§ WORK ORDER
Copy the entries word for word, from the first line of the entries through the line containing "CONTENUTO RISERVATO AGLI ABBONATI", including both of those lines.

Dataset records
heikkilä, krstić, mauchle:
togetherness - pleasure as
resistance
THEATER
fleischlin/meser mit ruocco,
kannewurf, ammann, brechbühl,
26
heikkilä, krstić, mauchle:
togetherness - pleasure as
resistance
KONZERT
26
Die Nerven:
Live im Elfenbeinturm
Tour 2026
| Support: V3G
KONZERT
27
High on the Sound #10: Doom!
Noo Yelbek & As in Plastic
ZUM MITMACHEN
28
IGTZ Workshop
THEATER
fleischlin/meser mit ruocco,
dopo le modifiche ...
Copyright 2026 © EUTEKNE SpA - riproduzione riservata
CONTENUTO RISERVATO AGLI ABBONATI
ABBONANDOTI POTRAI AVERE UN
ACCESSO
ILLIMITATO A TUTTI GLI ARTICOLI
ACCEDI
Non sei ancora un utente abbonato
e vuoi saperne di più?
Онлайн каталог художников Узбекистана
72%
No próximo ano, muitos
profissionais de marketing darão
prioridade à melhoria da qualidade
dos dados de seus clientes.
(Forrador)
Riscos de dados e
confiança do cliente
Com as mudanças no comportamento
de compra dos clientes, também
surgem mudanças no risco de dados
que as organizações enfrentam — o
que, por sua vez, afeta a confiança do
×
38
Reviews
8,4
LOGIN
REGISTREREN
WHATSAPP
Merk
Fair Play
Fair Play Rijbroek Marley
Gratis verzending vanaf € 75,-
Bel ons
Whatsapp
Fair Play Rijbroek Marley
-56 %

§ RESULT
heikkilä, krstić, mauchle:
togetherness - pleasure as
resistance
THEATER
fleischlin/meser mit ruocco,
kannewurf, ammann, brechbühl,
26
heikkilä, krstić, mauchle:
togetherness - pleasure as
resistance
KONZERT
26
Die Nerven:
Live im Elfenbeinturm
Tour 2026
| Support: V3G
KONZERT
27
High on the Sound #10: Doom!
Noo Yelbek & As in Plastic
ZUM MITMACHEN
28
IGTZ Workshop
THEATER
fleischlin/meser mit ruocco,
dopo le modifiche ...
Copyright 2026 © EUTEKNE SpA - riproduzione riservata
CONTENUTO RISERVATO AGLI ABBONATI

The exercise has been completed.